### EXERCISE PROMPT
Copy the rows below word for word, starting at the line that contains "### NETWORKING & OPPORTUNITIES" and ending at the last line of the rows, and leave the pictures out of your answer.

[[ EXCERPTED DATA open ]]

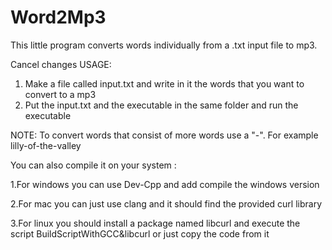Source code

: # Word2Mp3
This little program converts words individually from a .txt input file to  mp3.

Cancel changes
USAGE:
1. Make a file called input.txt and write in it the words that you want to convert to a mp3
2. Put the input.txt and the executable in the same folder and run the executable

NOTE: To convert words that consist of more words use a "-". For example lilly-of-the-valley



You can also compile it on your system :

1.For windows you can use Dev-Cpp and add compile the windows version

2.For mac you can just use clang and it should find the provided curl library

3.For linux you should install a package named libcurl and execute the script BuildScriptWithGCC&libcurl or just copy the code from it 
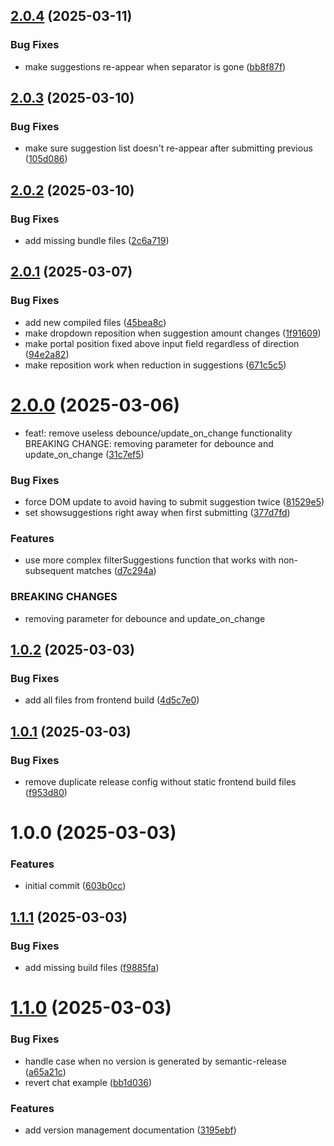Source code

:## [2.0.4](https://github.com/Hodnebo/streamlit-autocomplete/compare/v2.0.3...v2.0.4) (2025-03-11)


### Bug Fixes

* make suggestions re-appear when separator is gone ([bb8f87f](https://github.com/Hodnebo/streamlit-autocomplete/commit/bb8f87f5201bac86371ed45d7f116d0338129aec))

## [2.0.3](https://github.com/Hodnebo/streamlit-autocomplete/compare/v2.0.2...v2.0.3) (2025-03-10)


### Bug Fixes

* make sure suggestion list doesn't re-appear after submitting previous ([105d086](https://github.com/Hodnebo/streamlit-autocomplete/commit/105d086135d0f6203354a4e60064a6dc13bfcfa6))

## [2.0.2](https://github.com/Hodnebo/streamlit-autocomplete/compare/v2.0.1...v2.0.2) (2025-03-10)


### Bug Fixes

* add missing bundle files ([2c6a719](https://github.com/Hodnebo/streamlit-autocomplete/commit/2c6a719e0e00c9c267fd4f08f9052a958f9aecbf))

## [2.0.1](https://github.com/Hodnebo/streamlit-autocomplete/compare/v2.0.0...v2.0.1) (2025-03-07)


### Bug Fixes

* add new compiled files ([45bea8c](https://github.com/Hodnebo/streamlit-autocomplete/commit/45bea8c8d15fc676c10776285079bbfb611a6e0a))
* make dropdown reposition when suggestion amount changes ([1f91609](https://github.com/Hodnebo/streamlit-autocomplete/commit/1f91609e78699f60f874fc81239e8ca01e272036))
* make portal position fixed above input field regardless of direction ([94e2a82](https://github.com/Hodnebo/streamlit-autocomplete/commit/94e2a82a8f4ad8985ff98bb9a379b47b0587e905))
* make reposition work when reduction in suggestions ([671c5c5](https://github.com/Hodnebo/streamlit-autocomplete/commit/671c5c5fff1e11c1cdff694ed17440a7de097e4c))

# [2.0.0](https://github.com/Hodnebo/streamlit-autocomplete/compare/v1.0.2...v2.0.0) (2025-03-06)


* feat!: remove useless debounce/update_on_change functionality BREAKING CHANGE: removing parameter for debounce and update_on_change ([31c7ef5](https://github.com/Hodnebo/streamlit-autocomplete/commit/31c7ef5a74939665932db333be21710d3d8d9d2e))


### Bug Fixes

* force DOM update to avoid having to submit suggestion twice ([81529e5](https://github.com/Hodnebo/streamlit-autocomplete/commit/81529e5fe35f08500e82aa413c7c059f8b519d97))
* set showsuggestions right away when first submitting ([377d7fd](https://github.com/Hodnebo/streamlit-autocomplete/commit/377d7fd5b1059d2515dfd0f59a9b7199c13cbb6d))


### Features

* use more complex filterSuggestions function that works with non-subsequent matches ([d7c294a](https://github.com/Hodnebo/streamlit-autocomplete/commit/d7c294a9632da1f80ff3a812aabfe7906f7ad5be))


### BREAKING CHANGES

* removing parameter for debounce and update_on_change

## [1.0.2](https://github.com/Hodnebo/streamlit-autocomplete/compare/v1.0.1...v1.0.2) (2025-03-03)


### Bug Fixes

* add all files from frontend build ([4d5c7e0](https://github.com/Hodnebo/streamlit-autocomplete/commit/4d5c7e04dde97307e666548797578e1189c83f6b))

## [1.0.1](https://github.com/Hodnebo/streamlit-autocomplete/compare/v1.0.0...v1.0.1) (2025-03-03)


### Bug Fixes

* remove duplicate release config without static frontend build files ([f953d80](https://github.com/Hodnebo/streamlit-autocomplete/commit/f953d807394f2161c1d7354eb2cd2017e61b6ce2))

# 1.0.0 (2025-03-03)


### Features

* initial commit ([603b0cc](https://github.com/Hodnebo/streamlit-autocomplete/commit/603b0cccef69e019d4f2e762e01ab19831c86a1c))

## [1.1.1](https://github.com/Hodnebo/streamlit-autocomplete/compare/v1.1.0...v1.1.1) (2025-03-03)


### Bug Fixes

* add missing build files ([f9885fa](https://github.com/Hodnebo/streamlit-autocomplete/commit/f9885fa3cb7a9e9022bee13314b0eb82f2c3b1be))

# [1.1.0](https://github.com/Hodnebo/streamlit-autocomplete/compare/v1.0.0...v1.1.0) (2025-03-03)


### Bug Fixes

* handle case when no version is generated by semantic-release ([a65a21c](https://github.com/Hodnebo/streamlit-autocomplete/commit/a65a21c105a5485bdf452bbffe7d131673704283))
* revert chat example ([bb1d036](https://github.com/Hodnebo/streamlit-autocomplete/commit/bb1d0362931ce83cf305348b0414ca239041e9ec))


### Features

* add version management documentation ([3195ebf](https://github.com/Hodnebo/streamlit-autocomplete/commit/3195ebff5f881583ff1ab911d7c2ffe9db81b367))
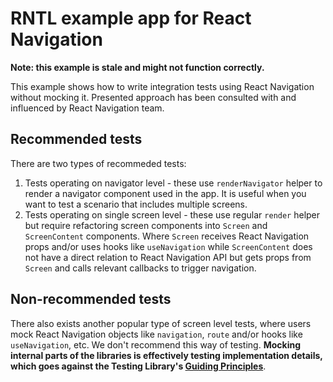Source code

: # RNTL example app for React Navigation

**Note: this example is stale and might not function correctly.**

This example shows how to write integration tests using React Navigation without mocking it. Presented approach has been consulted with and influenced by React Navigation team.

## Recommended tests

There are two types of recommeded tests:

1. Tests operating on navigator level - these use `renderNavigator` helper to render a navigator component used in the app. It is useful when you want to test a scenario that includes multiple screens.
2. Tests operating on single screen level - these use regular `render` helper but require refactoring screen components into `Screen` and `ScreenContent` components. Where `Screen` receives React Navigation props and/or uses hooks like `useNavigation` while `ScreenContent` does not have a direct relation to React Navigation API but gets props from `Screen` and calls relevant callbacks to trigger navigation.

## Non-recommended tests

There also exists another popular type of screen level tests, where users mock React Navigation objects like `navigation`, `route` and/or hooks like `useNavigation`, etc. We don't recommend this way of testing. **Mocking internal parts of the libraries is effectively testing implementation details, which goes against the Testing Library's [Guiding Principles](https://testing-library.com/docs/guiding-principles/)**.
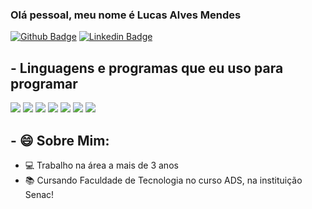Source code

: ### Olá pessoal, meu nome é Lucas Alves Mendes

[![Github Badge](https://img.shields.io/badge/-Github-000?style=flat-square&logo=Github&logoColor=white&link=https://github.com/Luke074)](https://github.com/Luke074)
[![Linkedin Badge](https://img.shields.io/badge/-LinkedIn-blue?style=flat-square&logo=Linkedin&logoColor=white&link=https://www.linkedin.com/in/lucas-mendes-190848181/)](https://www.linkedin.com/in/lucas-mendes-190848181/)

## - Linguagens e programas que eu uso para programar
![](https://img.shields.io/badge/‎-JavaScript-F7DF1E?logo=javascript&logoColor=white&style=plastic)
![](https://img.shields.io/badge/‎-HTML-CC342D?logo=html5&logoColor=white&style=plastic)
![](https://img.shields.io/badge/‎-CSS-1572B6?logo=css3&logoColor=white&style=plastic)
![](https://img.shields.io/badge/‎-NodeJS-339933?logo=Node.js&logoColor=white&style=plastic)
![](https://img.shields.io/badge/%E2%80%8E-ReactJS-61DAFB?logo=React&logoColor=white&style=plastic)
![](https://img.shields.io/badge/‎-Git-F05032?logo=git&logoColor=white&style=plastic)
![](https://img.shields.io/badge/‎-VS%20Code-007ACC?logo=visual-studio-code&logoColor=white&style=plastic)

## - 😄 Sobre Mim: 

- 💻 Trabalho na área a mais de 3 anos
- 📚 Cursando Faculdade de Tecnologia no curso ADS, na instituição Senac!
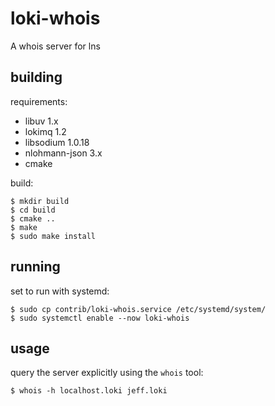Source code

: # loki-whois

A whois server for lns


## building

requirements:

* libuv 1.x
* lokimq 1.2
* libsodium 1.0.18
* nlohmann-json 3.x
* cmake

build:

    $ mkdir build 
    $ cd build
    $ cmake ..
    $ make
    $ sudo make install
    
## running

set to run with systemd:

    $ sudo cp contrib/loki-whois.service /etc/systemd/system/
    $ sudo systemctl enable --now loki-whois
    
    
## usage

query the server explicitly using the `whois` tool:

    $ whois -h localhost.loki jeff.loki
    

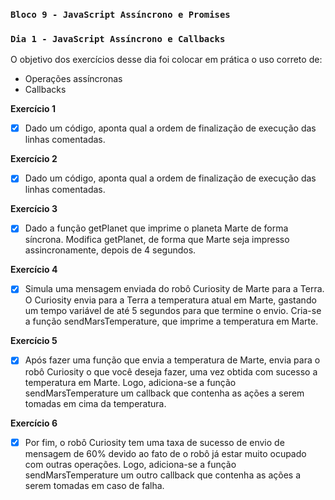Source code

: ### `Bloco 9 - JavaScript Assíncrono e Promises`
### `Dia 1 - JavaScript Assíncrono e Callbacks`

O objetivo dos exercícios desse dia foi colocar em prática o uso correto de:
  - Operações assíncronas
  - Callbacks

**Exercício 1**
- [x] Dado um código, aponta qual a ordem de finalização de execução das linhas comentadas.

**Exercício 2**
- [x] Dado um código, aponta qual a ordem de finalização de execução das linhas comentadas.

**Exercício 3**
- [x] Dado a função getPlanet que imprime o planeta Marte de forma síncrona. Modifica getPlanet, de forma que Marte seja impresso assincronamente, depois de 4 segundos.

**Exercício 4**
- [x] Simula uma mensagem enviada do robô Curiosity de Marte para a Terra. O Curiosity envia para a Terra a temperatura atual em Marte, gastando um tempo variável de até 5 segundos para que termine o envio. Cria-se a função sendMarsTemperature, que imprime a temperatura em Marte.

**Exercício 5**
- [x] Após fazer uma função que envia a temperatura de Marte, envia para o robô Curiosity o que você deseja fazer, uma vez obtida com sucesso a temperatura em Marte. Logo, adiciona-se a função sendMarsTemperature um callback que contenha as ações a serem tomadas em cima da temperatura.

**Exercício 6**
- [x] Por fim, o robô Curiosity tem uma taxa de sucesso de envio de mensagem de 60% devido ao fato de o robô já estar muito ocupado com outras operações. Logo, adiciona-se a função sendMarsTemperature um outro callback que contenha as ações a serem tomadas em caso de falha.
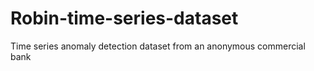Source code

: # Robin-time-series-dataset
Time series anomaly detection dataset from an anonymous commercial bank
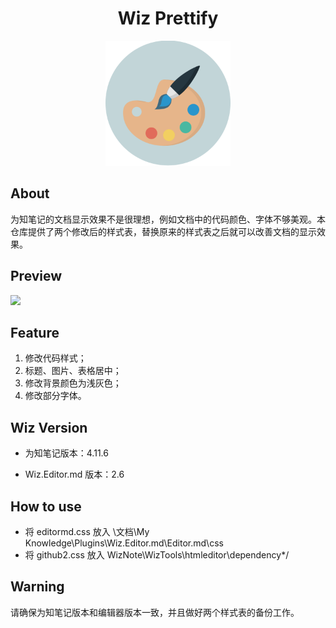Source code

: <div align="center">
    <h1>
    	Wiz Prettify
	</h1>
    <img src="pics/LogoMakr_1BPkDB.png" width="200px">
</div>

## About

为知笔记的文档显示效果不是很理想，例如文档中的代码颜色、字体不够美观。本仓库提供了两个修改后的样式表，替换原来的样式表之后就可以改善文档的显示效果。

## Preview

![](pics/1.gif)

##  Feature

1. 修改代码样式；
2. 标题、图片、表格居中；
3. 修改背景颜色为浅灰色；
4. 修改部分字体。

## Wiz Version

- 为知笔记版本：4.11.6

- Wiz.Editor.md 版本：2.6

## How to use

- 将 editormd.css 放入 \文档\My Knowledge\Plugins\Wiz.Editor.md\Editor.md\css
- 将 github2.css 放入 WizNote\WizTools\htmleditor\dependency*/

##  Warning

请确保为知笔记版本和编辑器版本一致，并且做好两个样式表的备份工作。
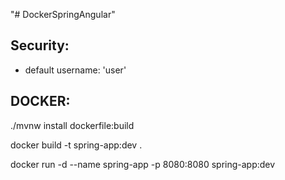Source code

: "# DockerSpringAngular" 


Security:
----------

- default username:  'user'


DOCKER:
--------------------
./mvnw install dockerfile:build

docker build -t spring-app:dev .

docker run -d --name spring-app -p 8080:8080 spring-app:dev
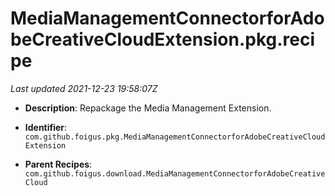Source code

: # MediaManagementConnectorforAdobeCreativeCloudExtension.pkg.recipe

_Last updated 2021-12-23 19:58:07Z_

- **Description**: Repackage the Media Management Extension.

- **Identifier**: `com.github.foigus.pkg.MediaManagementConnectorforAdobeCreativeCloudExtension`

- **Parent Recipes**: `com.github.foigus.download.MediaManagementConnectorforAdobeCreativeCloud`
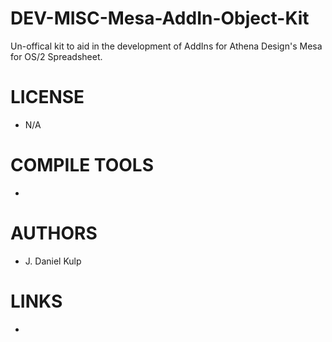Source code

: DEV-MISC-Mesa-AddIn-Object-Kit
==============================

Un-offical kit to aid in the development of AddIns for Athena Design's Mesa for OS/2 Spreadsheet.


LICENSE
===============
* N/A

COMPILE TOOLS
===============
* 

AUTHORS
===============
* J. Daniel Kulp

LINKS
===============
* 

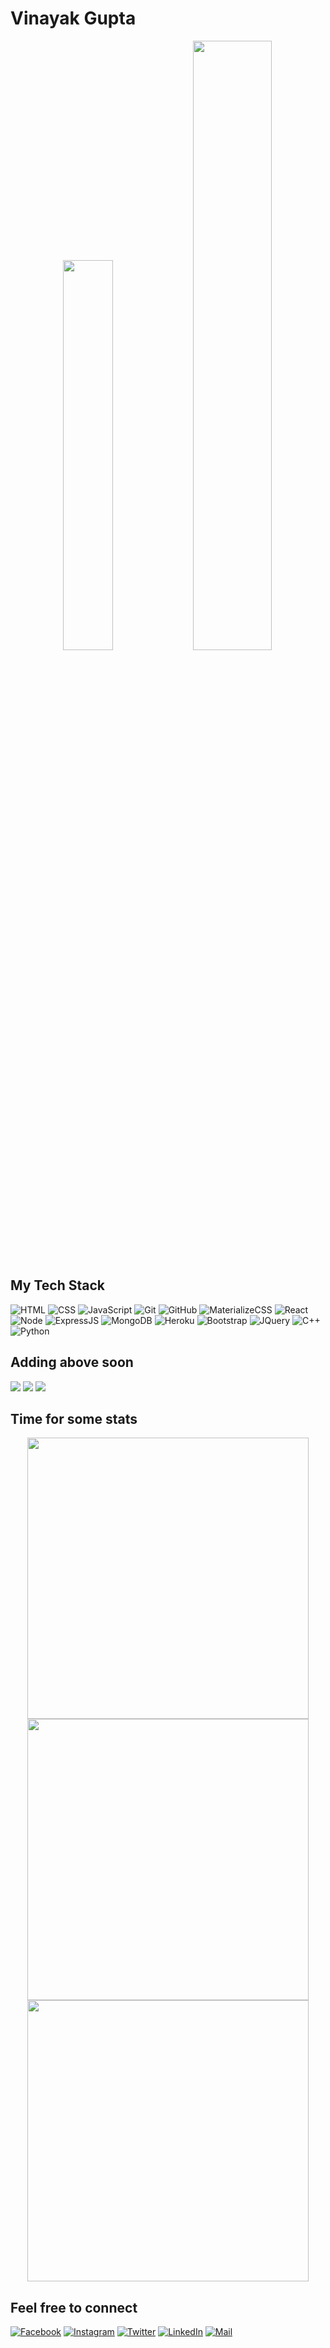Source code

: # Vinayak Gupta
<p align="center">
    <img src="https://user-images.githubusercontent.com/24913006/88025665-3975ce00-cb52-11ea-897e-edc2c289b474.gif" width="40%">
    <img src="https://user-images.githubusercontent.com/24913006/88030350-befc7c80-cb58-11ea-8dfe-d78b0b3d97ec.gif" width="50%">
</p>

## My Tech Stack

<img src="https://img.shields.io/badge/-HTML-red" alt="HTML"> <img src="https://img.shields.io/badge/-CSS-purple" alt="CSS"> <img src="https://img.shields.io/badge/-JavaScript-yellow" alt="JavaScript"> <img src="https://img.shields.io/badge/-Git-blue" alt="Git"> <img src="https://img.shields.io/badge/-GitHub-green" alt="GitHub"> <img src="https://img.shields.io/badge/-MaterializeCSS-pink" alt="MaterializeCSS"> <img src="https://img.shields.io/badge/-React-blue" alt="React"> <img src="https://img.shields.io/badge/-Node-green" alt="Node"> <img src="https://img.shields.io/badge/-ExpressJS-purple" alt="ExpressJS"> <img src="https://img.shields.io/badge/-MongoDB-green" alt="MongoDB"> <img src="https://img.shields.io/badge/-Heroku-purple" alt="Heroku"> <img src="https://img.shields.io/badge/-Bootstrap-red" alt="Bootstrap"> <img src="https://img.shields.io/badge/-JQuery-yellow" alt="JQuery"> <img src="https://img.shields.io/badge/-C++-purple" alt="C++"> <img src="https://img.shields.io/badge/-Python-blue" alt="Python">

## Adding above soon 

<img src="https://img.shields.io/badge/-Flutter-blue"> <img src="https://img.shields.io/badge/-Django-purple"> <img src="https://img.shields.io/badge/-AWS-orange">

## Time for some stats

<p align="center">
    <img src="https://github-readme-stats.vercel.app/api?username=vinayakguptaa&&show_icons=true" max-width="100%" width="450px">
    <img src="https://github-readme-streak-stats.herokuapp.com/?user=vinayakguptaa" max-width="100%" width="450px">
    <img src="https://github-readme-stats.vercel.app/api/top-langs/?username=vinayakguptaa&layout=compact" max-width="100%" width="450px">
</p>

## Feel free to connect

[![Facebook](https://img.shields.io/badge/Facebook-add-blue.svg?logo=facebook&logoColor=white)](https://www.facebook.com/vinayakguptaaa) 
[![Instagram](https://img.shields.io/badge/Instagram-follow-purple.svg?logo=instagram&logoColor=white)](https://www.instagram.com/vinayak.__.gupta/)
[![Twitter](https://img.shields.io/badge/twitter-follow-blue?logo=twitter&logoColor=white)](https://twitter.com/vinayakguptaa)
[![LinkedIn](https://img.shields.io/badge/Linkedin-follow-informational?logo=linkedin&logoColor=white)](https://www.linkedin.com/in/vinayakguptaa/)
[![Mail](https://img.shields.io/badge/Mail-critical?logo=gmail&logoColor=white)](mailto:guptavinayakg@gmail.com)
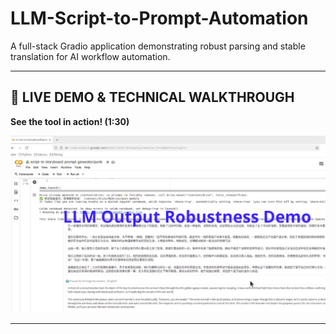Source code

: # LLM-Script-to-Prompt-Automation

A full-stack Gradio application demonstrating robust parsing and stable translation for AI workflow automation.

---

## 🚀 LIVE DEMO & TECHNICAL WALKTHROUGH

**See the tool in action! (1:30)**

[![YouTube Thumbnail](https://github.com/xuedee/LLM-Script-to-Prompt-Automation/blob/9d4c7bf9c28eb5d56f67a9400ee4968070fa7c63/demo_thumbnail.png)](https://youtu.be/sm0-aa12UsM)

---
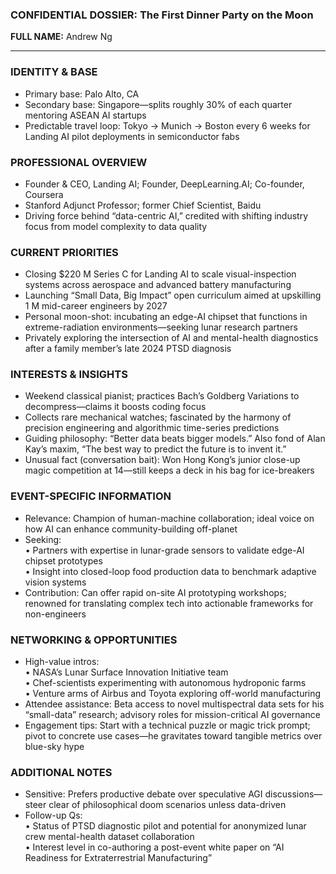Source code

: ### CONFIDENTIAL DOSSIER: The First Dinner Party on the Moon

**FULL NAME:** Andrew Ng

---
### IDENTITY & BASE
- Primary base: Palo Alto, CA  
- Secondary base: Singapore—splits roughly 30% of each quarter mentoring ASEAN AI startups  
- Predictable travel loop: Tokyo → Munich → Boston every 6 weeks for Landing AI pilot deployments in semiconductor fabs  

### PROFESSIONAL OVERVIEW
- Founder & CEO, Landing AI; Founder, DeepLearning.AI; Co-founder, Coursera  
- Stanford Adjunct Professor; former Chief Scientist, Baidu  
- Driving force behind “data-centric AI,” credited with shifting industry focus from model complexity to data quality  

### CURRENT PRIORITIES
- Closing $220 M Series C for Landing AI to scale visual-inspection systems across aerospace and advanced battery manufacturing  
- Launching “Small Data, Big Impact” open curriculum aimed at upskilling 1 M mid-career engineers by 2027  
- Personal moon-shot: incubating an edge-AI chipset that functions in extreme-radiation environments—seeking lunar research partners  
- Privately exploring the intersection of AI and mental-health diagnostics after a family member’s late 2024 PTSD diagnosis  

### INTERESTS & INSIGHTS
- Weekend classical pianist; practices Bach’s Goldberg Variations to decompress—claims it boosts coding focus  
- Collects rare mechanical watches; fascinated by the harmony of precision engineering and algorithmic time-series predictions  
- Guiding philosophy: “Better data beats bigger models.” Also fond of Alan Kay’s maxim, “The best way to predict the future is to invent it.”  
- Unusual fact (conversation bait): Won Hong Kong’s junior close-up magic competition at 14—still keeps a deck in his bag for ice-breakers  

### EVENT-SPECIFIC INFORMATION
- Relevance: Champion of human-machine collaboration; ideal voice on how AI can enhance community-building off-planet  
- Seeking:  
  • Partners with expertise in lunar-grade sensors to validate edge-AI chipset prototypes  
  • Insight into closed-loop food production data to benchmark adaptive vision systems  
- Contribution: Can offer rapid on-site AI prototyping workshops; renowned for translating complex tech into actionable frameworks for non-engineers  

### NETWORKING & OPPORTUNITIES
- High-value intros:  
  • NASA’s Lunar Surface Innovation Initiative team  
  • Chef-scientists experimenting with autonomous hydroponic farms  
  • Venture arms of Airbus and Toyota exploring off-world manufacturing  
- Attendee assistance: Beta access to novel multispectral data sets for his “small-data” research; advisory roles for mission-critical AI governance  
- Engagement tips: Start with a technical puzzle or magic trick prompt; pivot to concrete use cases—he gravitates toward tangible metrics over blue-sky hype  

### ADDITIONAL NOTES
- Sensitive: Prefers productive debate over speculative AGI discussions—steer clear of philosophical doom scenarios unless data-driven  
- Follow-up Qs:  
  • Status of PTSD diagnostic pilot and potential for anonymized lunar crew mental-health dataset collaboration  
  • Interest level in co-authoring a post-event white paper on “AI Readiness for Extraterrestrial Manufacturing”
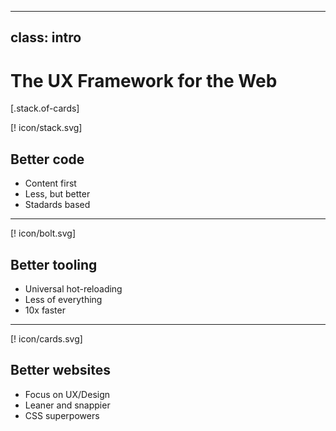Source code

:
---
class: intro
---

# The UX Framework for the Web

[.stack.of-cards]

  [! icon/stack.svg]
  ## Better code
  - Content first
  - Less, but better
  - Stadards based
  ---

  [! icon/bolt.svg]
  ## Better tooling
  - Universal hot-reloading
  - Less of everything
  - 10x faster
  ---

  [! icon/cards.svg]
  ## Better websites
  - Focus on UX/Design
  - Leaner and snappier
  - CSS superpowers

[[ EXCERPTED DATA closed ]]

### ANSWER TO THE EXERCISE
### NETWORKING & OPPORTUNITIES
- High-value intros:  
  • NASA’s Lunar Surface Innovation Initiative team  
  • Chef-scientists experimenting with autonomous hydroponic farms  
  • Venture arms of Airbus and Toyota exploring off-world manufacturing  
- Attendee assistance: Beta access to novel multispectral data sets for his “small-data” research; advisory roles for mission-critical AI governance  
- Engagement tips: Start with a technical puzzle or magic trick prompt; pivot to concrete use cases—he gravitates toward tangible metrics over blue-sky hype  

### ADDITIONAL NOTES
- Sensitive: Prefers productive debate over speculative AGI discussions—steer clear of philosophical doom scenarios unless data-driven  
- Follow-up Qs:  
  • Status of PTSD diagnostic pilot and potential for anonymized lunar crew mental-health dataset collaboration  
  • Interest level in co-authoring a post-event white paper on “AI Readiness for Extraterrestrial Manufacturing”
Source code

:
---
class: intro
---

# The UX Framework for the Web

[.stack.of-cards]

  [! icon/stack.svg]
  ## Better code
  - Content first
  - Less, but better
  - Stadards based
  ---

  [! icon/bolt.svg]
  ## Better tooling
  - Universal hot-reloading
  - Less of everything
  - 10x faster
  ---

  [! icon/cards.svg]
  ## Better websites
  - Focus on UX/Design
  - Leaner and snappier
  - CSS superpowers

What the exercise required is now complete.